Friday, May 9, 2008

Kingdom Already But Not Yet

On Monday Peter Cockrell quoted some good stuff from D.A. Carson on Kingdom Theology at
Carson on the Kingdom « Already Not Yet.
Indeed, that is the third arena where errors about the kingdom are not uncommon: tensions between the biblical descriptions of inaugurated eschatology (the kingdom has come) and futurist eschatology (the kingdom comes at the end). On the one hand, Jesus tells certain parables of the kingdom in order to get across that the expected ‘big bang’ is not yet. For instance (if I may use the formula much loved by the rabbis when they told their parables, and used by Jesus himself), it is the case with the kingdom as with the soils: there is varying receptivity to the word that is sown, and varying degrees of fruitfulness. The kingdom did not come in instantaneous and utterly effective division. It came slowly, with varying responses. Elsewhere we are told that this side of Jesus’s resurrection and exaltation, all authority in heaven and on earth is his: in other words, Jesus Christ reigns, even though we do not see everything and everyone cheerfully submitted to him.
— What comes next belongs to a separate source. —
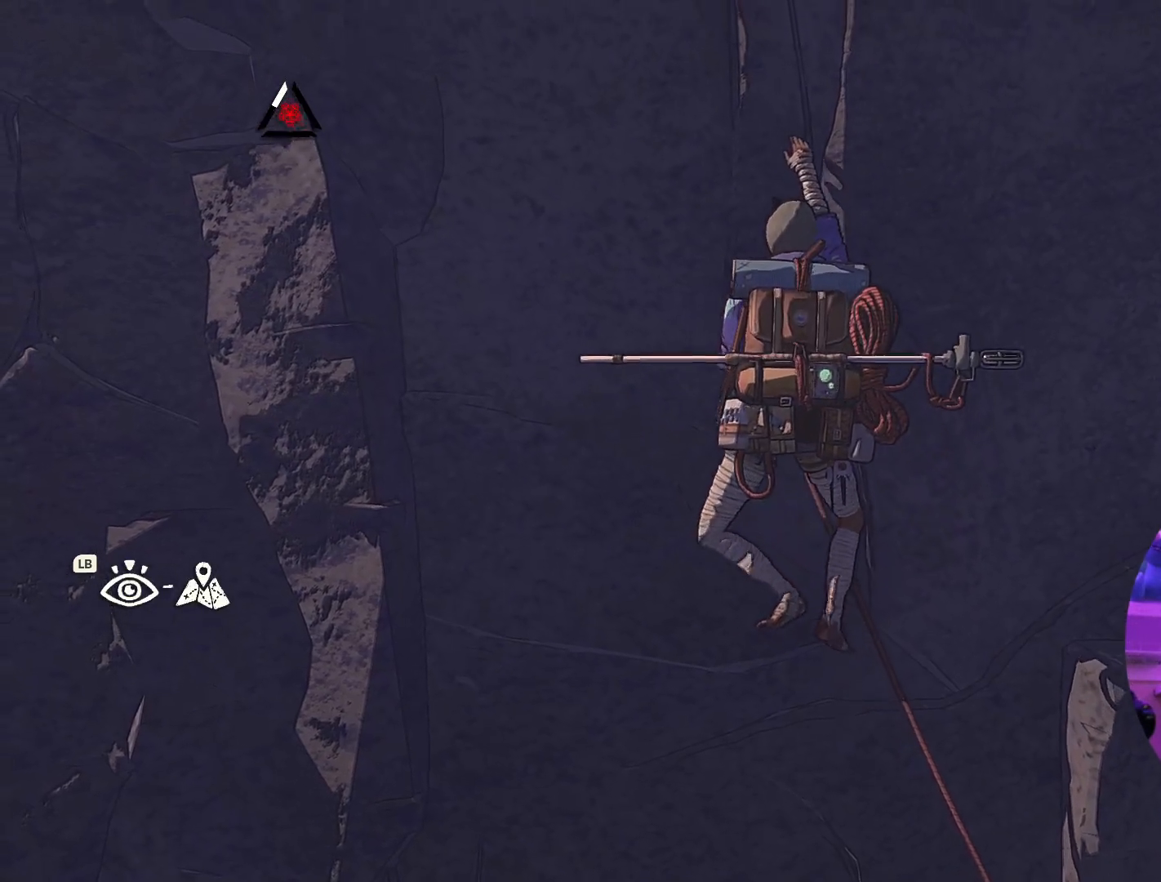
{"buttons": ["R1"], "left_stick": "center", "right_stick": "center", "events": [[300, "R1", "down"], [467, "left_stick", "center"]]}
What Carson speaks of separately as inaugurated and futurist eschatology, I like to call "down-payment" eschatology. In Christ we receive now a down payment on our future kingdom inheritance. It is real kingdom life, just not all of it now. Understanding and living in the tension between the "Now" and the "Not Yet" of the Kingdom enables us to avoid both a defeatist "pie-in-the-sky" mentality on one hand and a phony triumphalism on the other.